The broadening definition of defense beyond traditional hardware is creating significant value creation opportunities, but it also brings legal, regulatory, and practical challenges that require careful consideration.  

Dual-use portfolio companies attract interest from primes and private equity 

The rising interest in dual-use investments is in part a response to increasing government investment in defense. But it also reflects the fact that dual-use companies are often easier to reconcile with limited partner ESG mandates and ethical sensitivities than direct munitions manufacturers (an issue we explore in more detail here).

They also offer a more diverse set of exit options, with dual use assets potentially of interest to both defense primes and private equity buyers. For the latter, we see particular interest in commercial-first, defense-adaptable technology under AUKUS Pillar II, which covers cyber, AI, electronic warfare, quantum, hypersonic/counter-hypersonic missiles, and undersea systems. 

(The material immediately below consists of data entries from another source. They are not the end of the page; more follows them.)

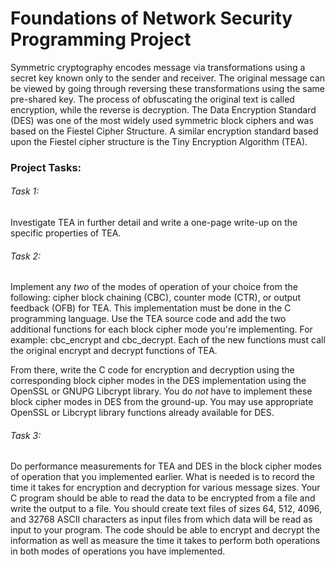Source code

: # Foundations of Network Security Programming Project

Symmetric cryptography encodes message via transformations using a secret key known only to the sender and receiver. The original message can be viewed by going through reversing these transformations using the same pre-shared key. The process of obfuscating the original text is called encryption, while the reverse is decryption. The Data Encryption Standard (DES) was one of the most widely used symmetric block ciphers and was based on the Fiestel Cipher Structure. A similar encryption standard based upon the Fiestel cipher structure is the Tiny Encryption Algorithm (TEA).

### Project Tasks:
###### Task 1:
Investigate TEA in further detail and write a one-page write-up on the specific properties of TEA.
###### Task 2:
Implement any *two* of the modes of operation of your choice from the following: cipher block chaining (CBC), counter mode (CTR), or output feedback (OFB) for TEA. This implementation must be done in the C programming language. Use the TEA source code and add the two additional functions for each block cipher mode you're implementing. For example: cbc_encrypt and cbc_decrypt. Each of the new functions must call the original encrypt and decrypt functions of TEA.

From there, write the C code for encryption and decryption using the corresponding block cipher modes in the DES implementation using the OpenSSL or GNUPG Libcrypt library. You do *not* have to implement these block cipher modes in DES from the ground-up. You may use appropriate OpenSSL or Libcrypt library functions already available for DES.
###### Task 3:
Do performance measurements for TEA and DES in the block cipher modes of operation that you implemented earlier. What is needed is to record the time it takes for encryption and decryption for various message sizes. Your C program should be able to read the data to be encrypted from a file and write the output to a file. You should create text files of sizes 64, 512, 4096, and 32768 ASCII characters as input files from which data will be read as input to your program. The code should be able to encrypt and decrypt the information as well as measure the time it takes to perform both operations in both modes of operations you have implemented.
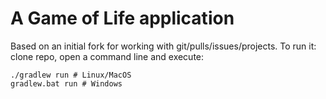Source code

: # A Game of Life application
Based on an initial fork for working with git/pulls/issues/projects.
To run it: clone repo, open a command line and execute:

    ./gradlew run # Linux/MacOS
    gradlew.bat run # Windows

The principal deal execution challenge for investors is regulatory. Dual-use companies are subject to the same scrutiny that applies to munitions manufacturers in areas including foreign direct investment reviews and export controls.  

Personal data now treated as a dual-use asset 

Sensitive personal data is also now expressly treated as a dual-use asset with national security implications. In the U.S., the Committee on Foreign Investments in the United States examines whether transactions may expose personally identifiable information, genetic details, or other sensitive data of U.S. citizens to access by foreign governments or persons.  

The Department of Justice’s Data Security Program (which prohibits, with some exceptions, the transfer of “bulk” sensitive personal data and government-related information to countries of concern including China, Hong Kong, and Russia), goes further, requiring any U.S. business that shares such data with a non-U.S. entity to have in its contracts a provision to stop it being transferred to the countries of concern. 

Robust diligence requires detailed assessment of financing structures 

Diligencing a dual use company (which may be relatively early in its growth journey) requires a detailed understanding of their financing structures. Again, in the U.S., government-affiliated investors such as In-Q-Tel (the CIA’s investment fund) often inject capital into early-stage businesses developing technologies in aligned areas.  

These stakes are credentializing for the business but are likely to come with extensive governance rights which may include board observer seats, information rights, and rights to negotiate future use of the technology. This is the case even where the initial investment may be relatively small.  

In preparation for an eventual exit, we are seeing private capital investors split dual-use portfolio companies into separate military and non-military arms connected by inter-group licensing agreements. The separation is designed to maximize exit value by broadening the potential acquirer base for the civilian business while preserving the higher-value military component for a more targeted sale.  

And as the definition of what constitutes a defense asset expands, private capital investors need to assess the profile of their existing portfolio companies with this in mind when considering their exit options. As we explore here, initial public offerings (IPOs) are an increasingly attractive option given investor interest in defense-related assets, and the fact that national security restrictions mean the universe of trade buyers for such businesses is likely to be limited.